● Job item
Give the number of lines in the records that include the word "Description", and nothing besides.

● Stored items
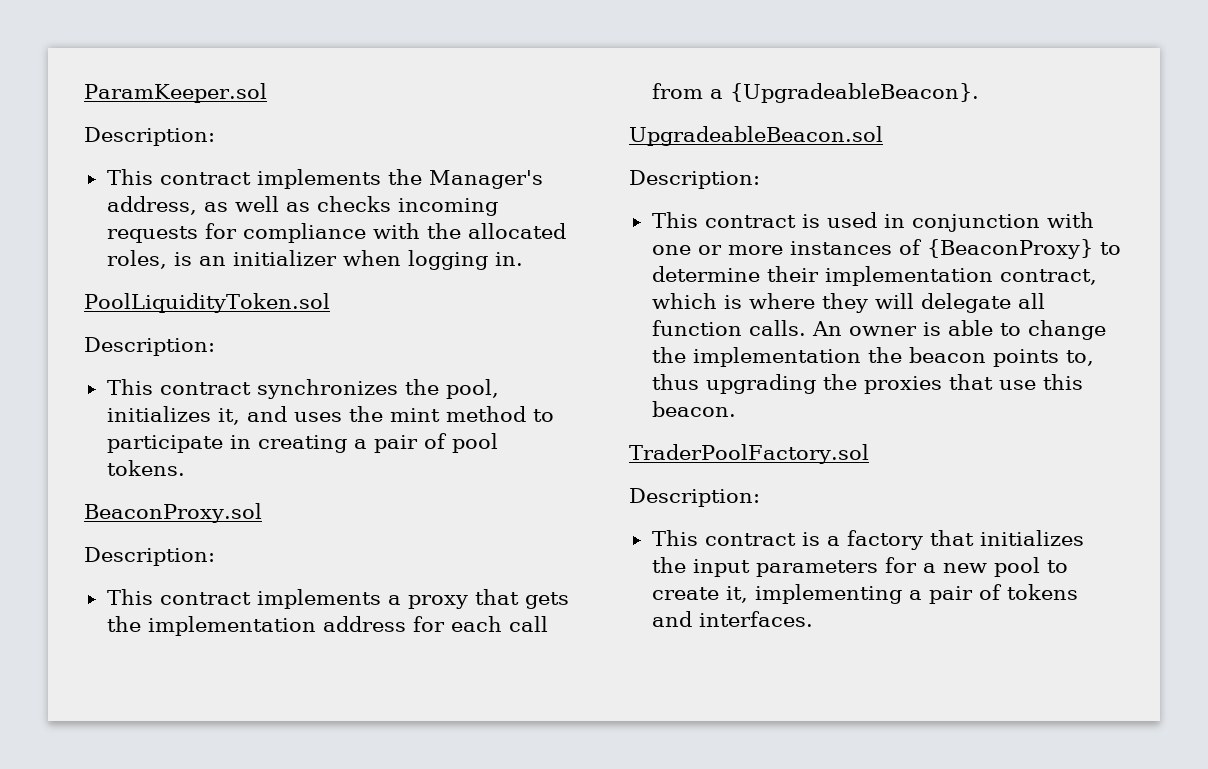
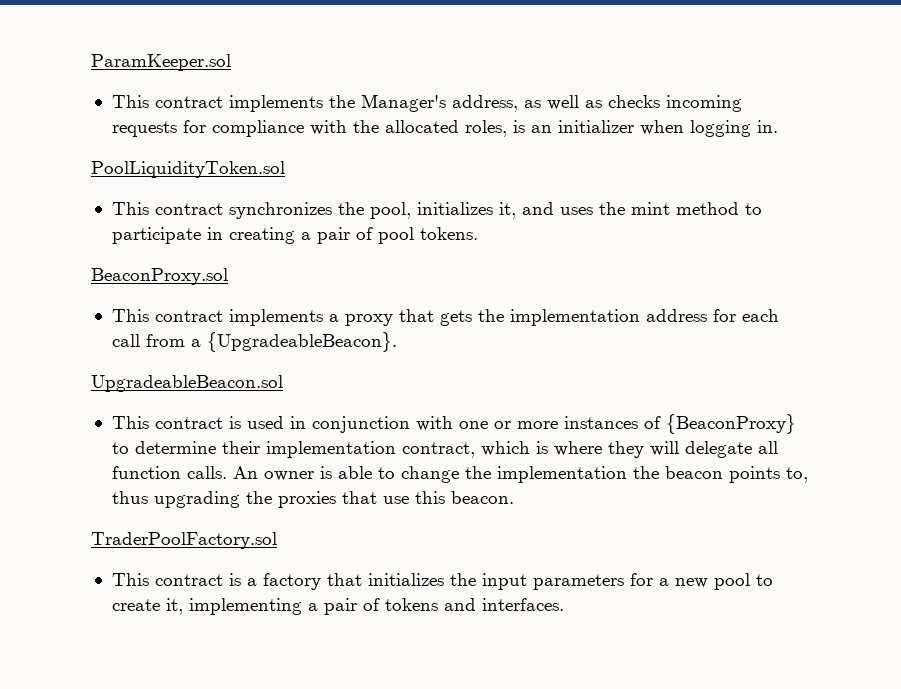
[84,127,215,146] // Description: -> (231, 62) none
[84,337,215,356] // Description: -> (285, 169) none
[84,547,215,566] // Description: -> (228, 276) none
[629,170,760,189] // Description: -> (283, 383) none
[629,488,760,507] // Description: -> (277, 540) none

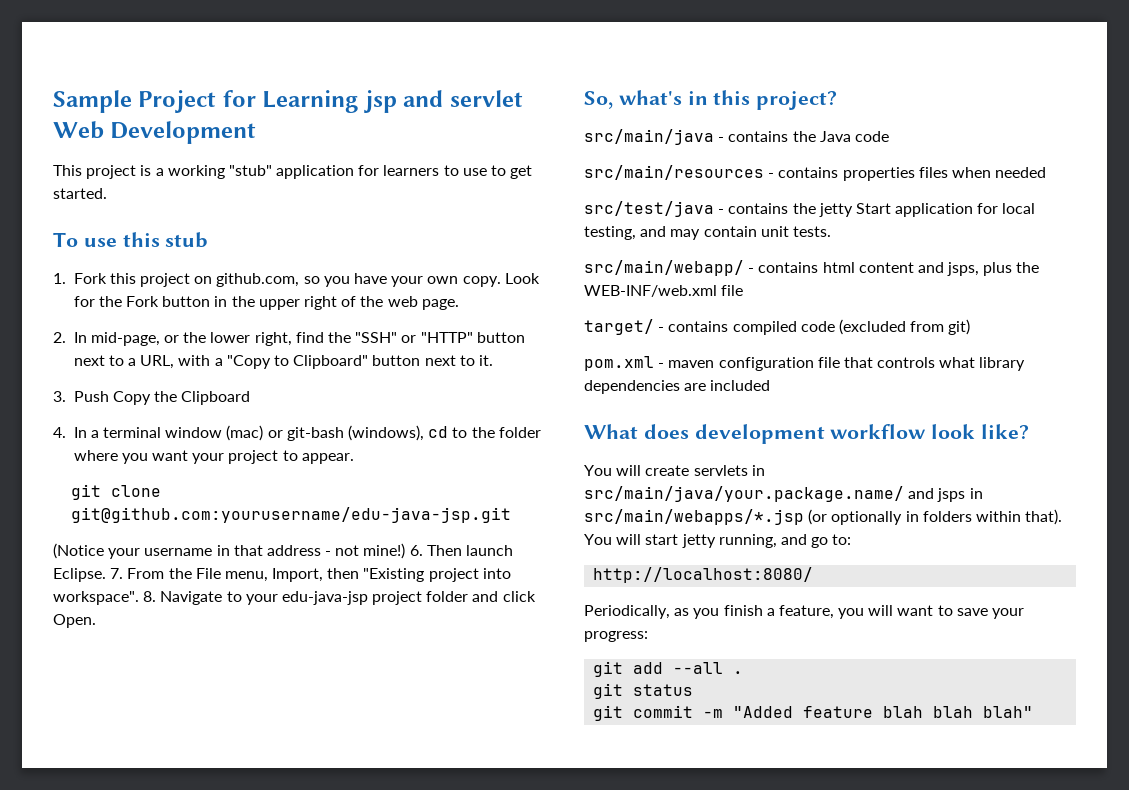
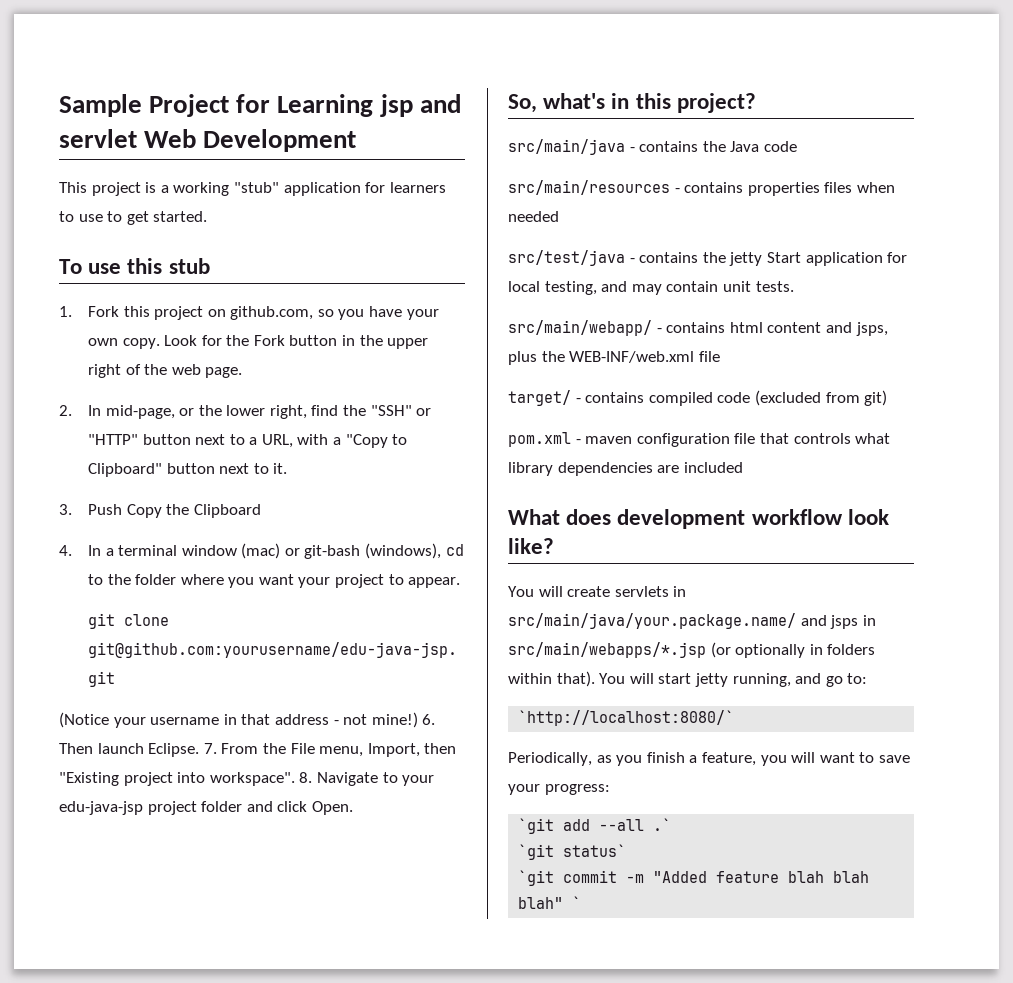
[593,567,814,583] http://localhost:8080/ -> [518,710,735,726] `http://localhost:8080/`
[593,661,624,677] git -> [518,818,555,834] `git
[733,671,744,674] [593,683,694,699] [593,705,624,721] . // git status // git -> [653,818,672,831] [518,844,627,860] [518,870,555,886] .` // `git status` // `git
(1034, 712) none -> [572,896,582,909] `

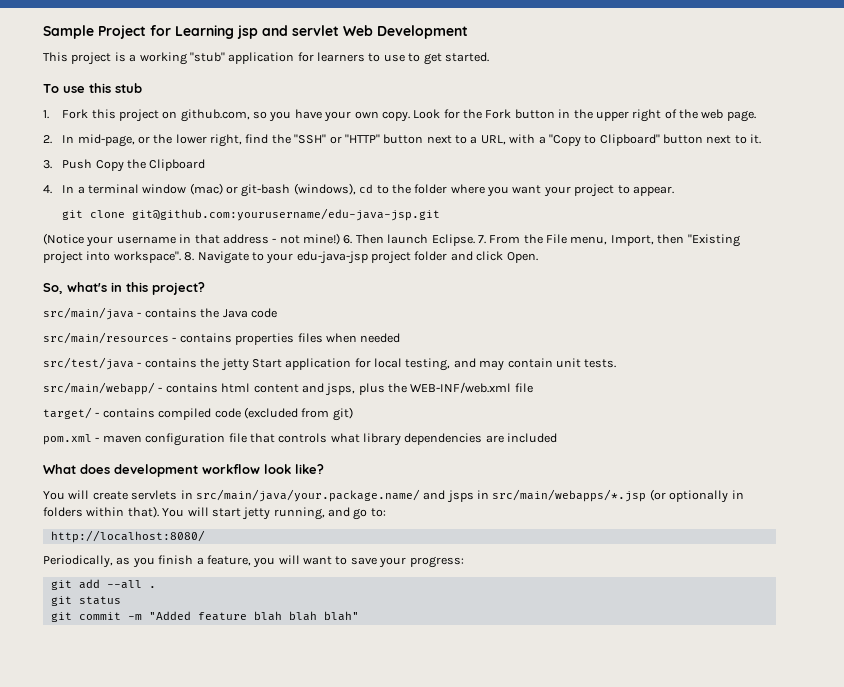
[518,710,735,726] `http://localhost:8080/` -> [50,530,205,543] http://localhost:8080/
[518,818,555,834] `git -> [50,580,72,590] git
[653,818,672,831] [518,844,627,860] [518,870,555,886] .` // `git status` // `git -> [148,586,156,588] [50,596,121,606] [50,612,72,622] . // git status // git
[572,896,582,909] ` -> (359, 616) none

● Output below
5